> **Instructions for the task**: Copy out all the lines of the items below, switching "Required packages" to "Dependencies" and leaving everything else untouched.

(Collected data)
*** Begin section ***

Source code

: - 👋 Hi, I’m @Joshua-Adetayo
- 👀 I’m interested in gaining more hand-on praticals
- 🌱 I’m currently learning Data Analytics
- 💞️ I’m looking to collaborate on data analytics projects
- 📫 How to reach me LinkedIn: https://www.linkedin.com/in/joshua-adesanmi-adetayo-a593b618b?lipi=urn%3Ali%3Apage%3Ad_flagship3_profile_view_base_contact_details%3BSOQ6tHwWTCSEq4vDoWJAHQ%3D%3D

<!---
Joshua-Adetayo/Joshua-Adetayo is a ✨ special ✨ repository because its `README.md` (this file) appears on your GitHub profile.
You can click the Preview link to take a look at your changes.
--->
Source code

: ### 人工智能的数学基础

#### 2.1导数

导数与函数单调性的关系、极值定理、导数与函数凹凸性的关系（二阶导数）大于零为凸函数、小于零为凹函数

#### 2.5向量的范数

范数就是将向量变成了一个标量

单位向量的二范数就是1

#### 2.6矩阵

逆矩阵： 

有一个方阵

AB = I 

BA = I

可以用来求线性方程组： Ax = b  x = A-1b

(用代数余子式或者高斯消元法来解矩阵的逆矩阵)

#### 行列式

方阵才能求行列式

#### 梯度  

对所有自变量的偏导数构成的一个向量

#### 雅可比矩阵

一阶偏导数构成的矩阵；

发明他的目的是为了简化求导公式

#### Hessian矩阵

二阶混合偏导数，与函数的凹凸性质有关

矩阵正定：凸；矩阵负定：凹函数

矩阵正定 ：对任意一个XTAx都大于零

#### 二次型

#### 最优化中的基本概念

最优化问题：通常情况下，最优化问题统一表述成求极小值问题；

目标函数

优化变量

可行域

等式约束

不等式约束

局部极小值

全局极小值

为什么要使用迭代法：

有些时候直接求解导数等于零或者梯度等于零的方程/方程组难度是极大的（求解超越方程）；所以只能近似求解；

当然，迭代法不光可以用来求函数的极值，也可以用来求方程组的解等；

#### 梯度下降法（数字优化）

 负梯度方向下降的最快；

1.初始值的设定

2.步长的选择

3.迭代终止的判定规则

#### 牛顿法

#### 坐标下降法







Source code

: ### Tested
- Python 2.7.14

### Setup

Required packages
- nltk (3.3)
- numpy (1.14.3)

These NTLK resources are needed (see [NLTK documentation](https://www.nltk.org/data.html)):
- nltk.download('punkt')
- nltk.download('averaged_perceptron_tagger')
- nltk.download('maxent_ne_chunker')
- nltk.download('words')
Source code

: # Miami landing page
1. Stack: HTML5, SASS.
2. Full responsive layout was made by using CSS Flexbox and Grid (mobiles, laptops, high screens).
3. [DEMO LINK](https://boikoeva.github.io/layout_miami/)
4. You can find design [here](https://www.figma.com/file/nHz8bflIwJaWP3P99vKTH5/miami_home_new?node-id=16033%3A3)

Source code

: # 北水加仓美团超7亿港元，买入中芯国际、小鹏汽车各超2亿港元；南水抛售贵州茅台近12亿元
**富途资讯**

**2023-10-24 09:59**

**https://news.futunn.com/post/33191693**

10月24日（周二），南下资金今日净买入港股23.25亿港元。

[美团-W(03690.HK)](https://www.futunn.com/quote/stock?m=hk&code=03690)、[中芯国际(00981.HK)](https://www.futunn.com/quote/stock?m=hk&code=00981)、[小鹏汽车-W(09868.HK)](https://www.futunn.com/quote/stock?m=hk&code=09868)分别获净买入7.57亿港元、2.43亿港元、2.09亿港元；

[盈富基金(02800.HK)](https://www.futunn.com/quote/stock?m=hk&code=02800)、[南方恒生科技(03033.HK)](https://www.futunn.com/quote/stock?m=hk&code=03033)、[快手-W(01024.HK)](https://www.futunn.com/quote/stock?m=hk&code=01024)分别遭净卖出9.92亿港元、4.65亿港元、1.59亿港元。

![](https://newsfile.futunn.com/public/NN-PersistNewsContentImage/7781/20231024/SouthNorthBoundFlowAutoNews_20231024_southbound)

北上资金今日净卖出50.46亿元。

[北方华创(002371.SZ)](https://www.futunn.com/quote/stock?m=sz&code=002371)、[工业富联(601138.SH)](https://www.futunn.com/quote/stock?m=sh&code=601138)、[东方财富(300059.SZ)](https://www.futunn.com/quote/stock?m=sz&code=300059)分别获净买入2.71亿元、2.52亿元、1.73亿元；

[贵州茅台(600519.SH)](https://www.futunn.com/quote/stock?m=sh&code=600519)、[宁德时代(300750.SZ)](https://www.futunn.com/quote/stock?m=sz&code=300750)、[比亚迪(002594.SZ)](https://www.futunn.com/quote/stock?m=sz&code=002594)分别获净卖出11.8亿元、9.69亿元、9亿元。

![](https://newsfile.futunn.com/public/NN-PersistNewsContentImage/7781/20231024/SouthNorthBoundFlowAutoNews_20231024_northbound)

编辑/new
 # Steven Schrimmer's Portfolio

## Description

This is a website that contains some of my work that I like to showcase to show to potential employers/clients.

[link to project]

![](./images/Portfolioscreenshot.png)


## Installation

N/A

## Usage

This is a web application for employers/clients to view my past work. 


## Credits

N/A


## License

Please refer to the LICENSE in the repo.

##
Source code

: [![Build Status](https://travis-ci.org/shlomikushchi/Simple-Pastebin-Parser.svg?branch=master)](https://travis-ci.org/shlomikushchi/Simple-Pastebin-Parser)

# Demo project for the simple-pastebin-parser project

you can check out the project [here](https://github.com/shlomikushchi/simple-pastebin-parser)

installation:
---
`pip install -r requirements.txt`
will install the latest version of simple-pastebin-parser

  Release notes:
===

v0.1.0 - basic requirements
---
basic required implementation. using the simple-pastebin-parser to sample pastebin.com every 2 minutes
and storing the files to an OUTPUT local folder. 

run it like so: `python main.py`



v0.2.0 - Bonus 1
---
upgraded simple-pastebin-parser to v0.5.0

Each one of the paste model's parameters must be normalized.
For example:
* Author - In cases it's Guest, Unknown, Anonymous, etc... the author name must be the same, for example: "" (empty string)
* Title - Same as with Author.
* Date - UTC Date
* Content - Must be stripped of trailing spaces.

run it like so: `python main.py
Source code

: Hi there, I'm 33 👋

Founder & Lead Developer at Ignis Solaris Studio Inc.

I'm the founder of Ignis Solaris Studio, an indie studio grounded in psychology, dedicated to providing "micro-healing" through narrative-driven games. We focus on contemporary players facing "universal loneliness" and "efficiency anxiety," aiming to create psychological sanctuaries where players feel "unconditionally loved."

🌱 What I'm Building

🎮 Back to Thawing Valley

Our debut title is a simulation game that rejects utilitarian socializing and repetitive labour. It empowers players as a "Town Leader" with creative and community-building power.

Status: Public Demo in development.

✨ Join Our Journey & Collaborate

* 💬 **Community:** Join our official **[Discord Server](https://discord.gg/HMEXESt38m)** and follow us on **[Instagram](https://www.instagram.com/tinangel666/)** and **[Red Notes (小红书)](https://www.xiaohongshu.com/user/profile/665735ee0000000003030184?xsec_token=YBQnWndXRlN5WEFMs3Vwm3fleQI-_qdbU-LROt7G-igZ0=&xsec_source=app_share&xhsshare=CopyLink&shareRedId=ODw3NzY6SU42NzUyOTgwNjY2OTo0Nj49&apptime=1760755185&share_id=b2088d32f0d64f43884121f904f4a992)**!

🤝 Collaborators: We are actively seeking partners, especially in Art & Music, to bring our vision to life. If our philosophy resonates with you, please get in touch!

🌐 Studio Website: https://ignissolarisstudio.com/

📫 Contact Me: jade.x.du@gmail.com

*** End section ***

> **Reply to the task**:
Source code

: - 👋 Hi, I’m @Joshua-Adetayo
- 👀 I’m interested in gaining more hand-on praticals
- 🌱 I’m currently learning Data Analytics
- 💞️ I’m looking to collaborate on data analytics projects
- 📫 How to reach me LinkedIn: https://www.linkedin.com/in/joshua-adesanmi-adetayo-a593b618b?lipi=urn%3Ali%3Apage%3Ad_flagship3_profile_view_base_contact_details%3BSOQ6tHwWTCSEq4vDoWJAHQ%3D%3D

<!---
Joshua-Adetayo/Joshua-Adetayo is a ✨ special ✨ repository because its `README.md` (this file) appears on your GitHub profile.
You can click the Preview link to take a look at your changes.
--->
Source code

: ### 人工智能的数学基础

#### 2.1导数

导数与函数单调性的关系、极值定理、导数与函数凹凸性的关系（二阶导数）大于零为凸函数、小于零为凹函数

#### 2.5向量的范数

范数就是将向量变成了一个标量

单位向量的二范数就是1

#### 2.6矩阵

逆矩阵： 

有一个方阵

AB = I 

BA = I

可以用来求线性方程组： Ax = b  x = A-1b

(用代数余子式或者高斯消元法来解矩阵的逆矩阵)

#### 行列式

方阵才能求行列式

#### 梯度  

对所有自变量的偏导数构成的一个向量

#### 雅可比矩阵

一阶偏导数构成的矩阵；

发明他的目的是为了简化求导公式

#### Hessian矩阵

二阶混合偏导数，与函数的凹凸性质有关

矩阵正定：凸；矩阵负定：凹函数

矩阵正定 ：对任意一个XTAx都大于零

#### 二次型

#### 最优化中的基本概念

最优化问题：通常情况下，最优化问题统一表述成求极小值问题；

目标函数

优化变量

可行域

等式约束

不等式约束

局部极小值

全局极小值

为什么要使用迭代法：

有些时候直接求解导数等于零或者梯度等于零的方程/方程组难度是极大的（求解超越方程）；所以只能近似求解；

当然，迭代法不光可以用来求函数的极值，也可以用来求方程组的解等；

#### 梯度下降法（数字优化）

 负梯度方向下降的最快；

1.初始值的设定

2.步长的选择

3.迭代终止的判定规则

#### 牛顿法

#### 坐标下降法







Source code

: ### Tested
- Python 2.7.14

### Setup

Dependencies
- nltk (3.3)
- numpy (1.14.3)

These NTLK resources are needed (see [NLTK documentation](https://www.nltk.org/data.html)):
- nltk.download('punkt')
- nltk.download('averaged_perceptron_tagger')
- nltk.download('maxent_ne_chunker')
- nltk.download('words')
Source code

: # Miami landing page
1. Stack: HTML5, SASS.
2. Full responsive layout was made by using CSS Flexbox and Grid (mobiles, laptops, high screens).
3. [DEMO LINK](https://boikoeva.github.io/layout_miami/)
4. You can find design [here](https://www.figma.com/file/nHz8bflIwJaWP3P99vKTH5/miami_home_new?node-id=16033%3A3)

Source code

: # 北水加仓美团超7亿港元，买入中芯国际、小鹏汽车各超2亿港元；南水抛售贵州茅台近12亿元
**富途资讯**

**2023-10-24 09:59**

**https://news.futunn.com/post/33191693**

10月24日（周二），南下资金今日净买入港股23.25亿港元。

[美团-W(03690.HK)](https://www.futunn.com/quote/stock?m=hk&code=03690)、[中芯国际(00981.HK)](https://www.futunn.com/quote/stock?m=hk&code=00981)、[小鹏汽车-W(09868.HK)](https://www.futunn.com/quote/stock?m=hk&code=09868)分别获净买入7.57亿港元、2.43亿港元、2.09亿港元；

[盈富基金(02800.HK)](https://www.futunn.com/quote/stock?m=hk&code=02800)、[南方恒生科技(03033.HK)](https://www.futunn.com/quote/stock?m=hk&code=03033)、[快手-W(01024.HK)](https://www.futunn.com/quote/stock?m=hk&code=01024)分别遭净卖出9.92亿港元、4.65亿港元、1.59亿港元。

![](https://newsfile.futunn.com/public/NN-PersistNewsContentImage/7781/20231024/SouthNorthBoundFlowAutoNews_20231024_southbound)

北上资金今日净卖出50.46亿元。

[北方华创(002371.SZ)](https://www.futunn.com/quote/stock?m=sz&code=002371)、[工业富联(601138.SH)](https://www.futunn.com/quote/stock?m=sh&code=601138)、[东方财富(300059.SZ)](https://www.futunn.com/quote/stock?m=sz&code=300059)分别获净买入2.71亿元、2.52亿元、1.73亿元；

[贵州茅台(600519.SH)](https://www.futunn.com/quote/stock?m=sh&code=600519)、[宁德时代(300750.SZ)](https://www.futunn.com/quote/stock?m=sz&code=300750)、[比亚迪(002594.SZ)](https://www.futunn.com/quote/stock?m=sz&code=002594)分别获净卖出11.8亿元、9.69亿元、9亿元。

![](https://newsfile.futunn.com/public/NN-PersistNewsContentImage/7781/20231024/SouthNorthBoundFlowAutoNews_20231024_northbound)

编辑/new
 # Steven Schrimmer's Portfolio

## Description

This is a website that contains some of my work that I like to showcase to show to potential employers/clients.

[link to project]

![](./images/Portfolioscreenshot.png)


## Installation

N/A

## Usage

This is a web application for employers/clients to view my past work. 


## Credits

N/A


## License

Please refer to the LICENSE in the repo.

##
Source code

: [![Build Status](https://travis-ci.org/shlomikushchi/Simple-Pastebin-Parser.svg?branch=master)](https://travis-ci.org/shlomikushchi/Simple-Pastebin-Parser)

# Demo project for the simple-pastebin-parser project

you can check out the project [here](https://github.com/shlomikushchi/simple-pastebin-parser)

installation:
---
`pip install -r requirements.txt`
will install the latest version of simple-pastebin-parser

  Release notes:
===

v0.1.0 - basic requirements
---
basic required implementation. using the simple-pastebin-parser to sample pastebin.com every 2 minutes
and storing the files to an OUTPUT local folder. 

run it like so: `python main.py`



v0.2.0 - Bonus 1
---
upgraded simple-pastebin-parser to v0.5.0

Each one of the paste model's parameters must be normalized.
For example:
* Author - In cases it's Guest, Unknown, Anonymous, etc... the author name must be the same, for example: "" (empty string)
* Title - Same as with Author.
* Date - UTC Date
* Content - Must be stripped of trailing spaces.

run it like so: `python main.py
Source code

: Hi there, I'm 33 👋

Founder & Lead Developer at Ignis Solaris Studio Inc.

I'm the founder of Ignis Solaris Studio, an indie studio grounded in psychology, dedicated to providing "micro-healing" through narrative-driven games. We focus on contemporary players facing "universal loneliness" and "efficiency anxiety," aiming to create psychological sanctuaries where players feel "unconditionally loved."

🌱 What I'm Building

🎮 Back to Thawing Valley

Our debut title is a simulation game that rejects utilitarian socializing and repetitive labour. It empowers players as a "Town Leader" with creative and community-building power.

Status: Public Demo in development.

✨ Join Our Journey & Collaborate

* 💬 **Community:** Join our official **[Discord Server](https://discord.gg/HMEXESt38m)** and follow us on **[Instagram](https://www.instagram.com/tinangel666/)** and **[Red Notes (小红书)](https://www.xiaohongshu.com/user/profile/665735ee0000000003030184?xsec_token=YBQnWndXRlN5WEFMs3Vwm3fleQI-_qdbU-LROt7G-igZ0=&xsec_source=app_share&xhsshare=CopyLink&shareRedId=ODw3NzY6SU42NzUyOTgwNjY2OTo0Nj49&apptime=1760755185&share_id=b2088d32f0d64f43884121f904f4a992)**!

🤝 Collaborators: We are actively seeking partners, especially in Art & Music, to bring our vision to life. If our philosophy resonates with you, please get in touch!

🌐 Studio Website: https://ignissolarisstudio.com/

📫 Contact Me: jade.x.du@gmail.com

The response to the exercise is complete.